PROTISTAS
ALDEIA QUE VIVE DO ÁGAR-ÁGAR



Azenha é uma aldeia de pescadores que vive da apanha de algas com alto interesse farmacológico. E os pescadores que apanham as algas que fornecem o ágar-ágar, em mergulho nas águas da costa alentejana de jurisdição do parque natural, são o exemplo de como se pode e deve preservar os recursos humanos, numa área em que os estudos em Portugal só agora começam a ser feitos. Apesar da exiguidade das verbas. Dora de Jesus é a bióloga que, ao serviço do Parque Natural do Sudoeste Alentejano e Costa Vicentina, está a estudar o ponto da situação deste recurso que já era referido e regulamentado no tempo de D. Dinis.

A importância da apanha da alga nas comunidades costeiras é enorme, tanto a nível económico como social, no entanto a apanha submarina é uma actividade de risco, ao longo da costa, e muitas comunidades têm vindo a abandoná-la, devido à pouca compensação e também pelo esgotamento da pradaria de algas.

De Sines a Vila Real de Santo António, a Azenha do Mar, portinho de pesca a sul da praia do Carvalhal, é, provavelmente, o último grande campo de algas existente, e para lá convergem barcos de outros pontos. Toda a comunidade e muitos que a ela acodem no Verão dependem do "limo" apanhado em cada Verão.

Dora de Jesus afirma que, "hoje, a actividade do homem, e este como agente de um desenvolvimento sustentado, está no centro da batalha por um melhor ambiente.

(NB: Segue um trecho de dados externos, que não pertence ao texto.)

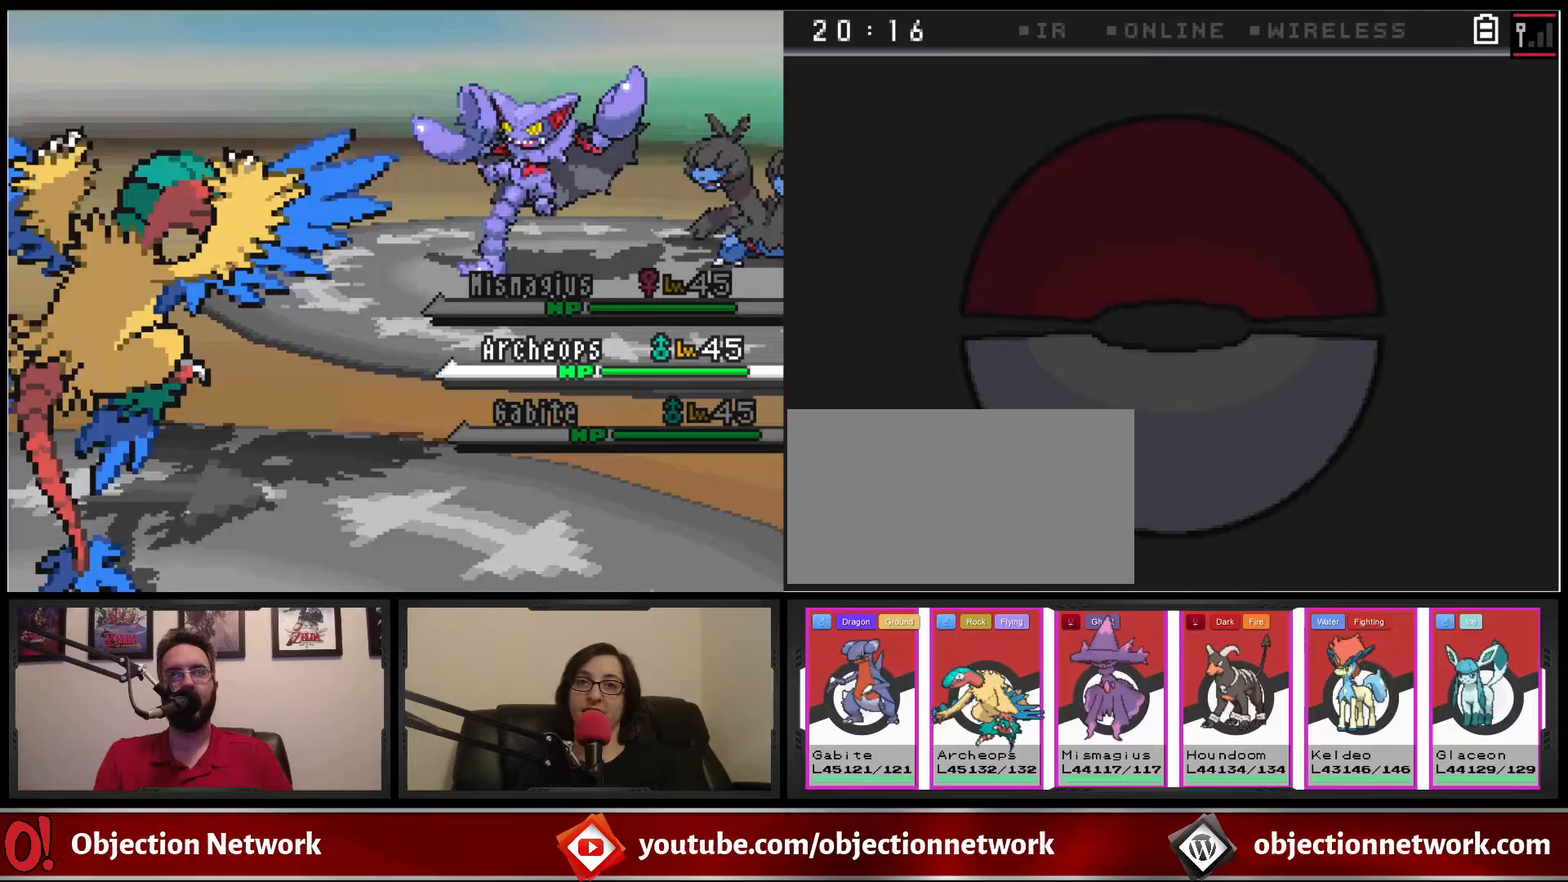
{"buttons": [], "events": []}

Saber o estado em que se encontra este recurso é o motivo dos meus trabalhos ao longo de 1999. Mas muitos mais têm de ser feitos para que se possa fazer uma gestão sustentada da apanha da alga na costa da Azenha".

Dora de Jesus destaca o comportamento ambiental dos apanhadores, "dentro das suas possibilidades, e dadas as condições de vida da sua maioria, e talvez exactamente por causa delas, os homens responsáveis pela apanha submarina de algas tentam, tanto quanto possível, não levar o recurso à exaustão, adaptaram a sua técnica de "arranque" a um "quebrar" do talo das algas, para que se renovem rapidamente, e eles próprios efectuam as medições do tamanho das frondes das algas, e, apesar de a época ser estabelecida pela entidade competente, só a iniciam quando as "algas estão capazes" para serem colhidas". As macroalgas marinhas são muito utilizadas pelo homem.

A espécie colhida na Azenha é a Gelidium sesquipedale e é uma alga vermelha. Tem frondes de 20 a 30 centímetros, formando fácies extensas e densas. A sua distribuição vai desde os dois a três metros até aos 25 de profundidade, encontrando-se muitas vezes nas "poças" debaixo das outras. Ocorre em águas temperadas e quentes, com forte hidrodinamismo e insolação directa.

O seu interesse económico é elevado porque dela se tira o ágar-ágar, um dos hidrocolóides com maior número de aplicações, desde a microbiologia, como meio sólido de cultura, à indústria alimentar, como emulsionante e conservante, como agente clarificador na produção de cerveja, vinhos e café, como pectina em gelatinas, compotas e marmeladas.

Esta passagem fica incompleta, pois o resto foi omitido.